China the swing factor for RBA interest rate cut

“The scepticism is largely based on the fact that past easing efforts have not worked and growth has been persistently surprising on the downside in recent months.”

The risk is that the Chinese population loses confidence, RBC Capital Markets rates strategist Robert Thompson said.

RBC is keeping a sharp eye out for any reaction from the Reserve Bank of Australia to any ongoing weakness in the Chinese economy although Mr Thompson noted that “the Reserve Bank is very, very reluctant to cut rates or even hint that it will cut rates”.

Scaling back

One thing that could get the central bank off the sidelines would be weakness in China, the strategist said, with around one-third of Australia’s merchandise exports destined for China.

Futures markets have already been scaling back Australian interest rate expectations and the prospect of an interest rate cut at the last RBA meeting of 2019 is now a 50-50 scenario.

A plunge in consumer confidence, forecasts of a deeper downturn in residential property prices, and elevated concerns around household debt have detracted from the economy’s reasonable growth and improving employment conditions.

“Outside of housing, the rest of the Australian economy has held up pretty well,” Laminar Capital economist Stephen Roberts said. “The litmus test will be the employment numbers on Thursday.”

If Chinese growth remains robust enough to support Australian trade, then that might make it less likely that the RBA will ease policy, Mr Roberts said.
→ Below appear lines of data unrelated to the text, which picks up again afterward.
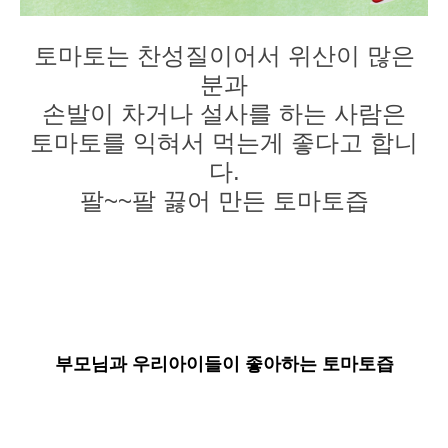
토마토는 찬성질이어서 위산이 많은
분과
손발이 차거나 설사를 하는 사람은
토마토를 익혀서 먹는게 좋다고 합니
다.
팔~~팔 끓어 만든 토마토즙
부모님과 우리아이들이 좋아하는 토마토즙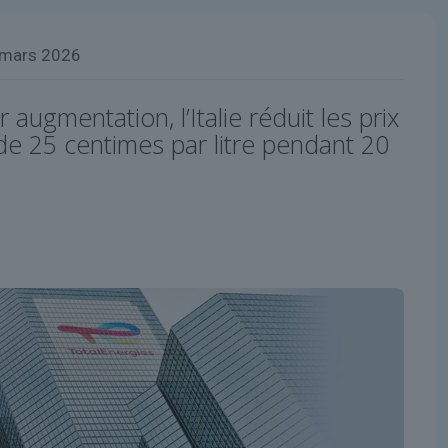
 mars 2026
 augmentation, l’Italie réduit les prix
de 25 centimes par litre pendant 20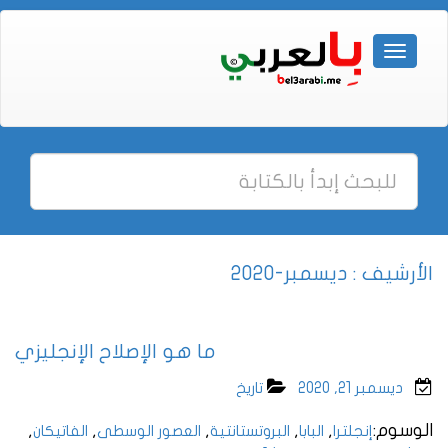
الأرشيف : ديسمبر-2020
ما هو الإصلاح الإنجليزي
ديسمبر 21, 2020
تاريخ
الوسوم:
,
,
,
,
,
إنجلترا
البابا
البروتستانتية
العصور الوسطى
الفاتيكان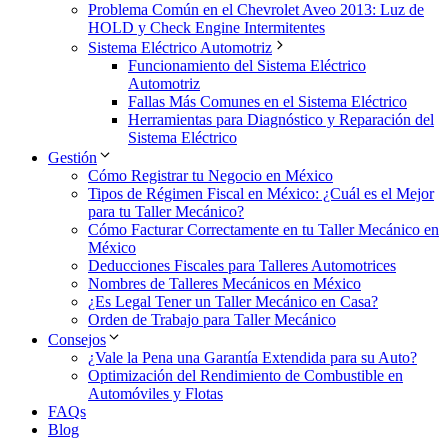
Problema Común en el Chevrolet Aveo 2013: Luz de
HOLD y Check Engine Intermitentes
Sistema Eléctrico Automotriz
Funcionamiento del Sistema Eléctrico
Automotriz
Fallas Más Comunes en el Sistema Eléctrico
Herramientas para Diagnóstico y Reparación del
Sistema Eléctrico
Gestión
Cómo Registrar tu Negocio en México
Tipos de Régimen Fiscal en México: ¿Cuál es el Mejor
para tu Taller Mecánico?
Cómo Facturar Correctamente en tu Taller Mecánico en
México
Deducciones Fiscales para Talleres Automotrices
Nombres de Talleres Mecánicos en México
¿Es Legal Tener un Taller Mecánico en Casa?
Orden de Trabajo para Taller Mecánico
Consejos
¿Vale la Pena una Garantía Extendida para su Auto?
Optimización del Rendimiento de Combustible en
Automóviles y Flotas
FAQs
Blog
For example, annual growth in Chinese retail sales needs to stay above 8 per cent.

He also pointed to supportive developments aboutUS interest rates late last year, when the Federal Reserve appeared to step back from aggressive rate hike plans this year.

Hints that the trade war between China and the US could reach a solution is another reason for optimism, he believes.

Late last week there were reports that China has offered to increase goods imports from the US by a combined value of more than $US1 trillion over six years.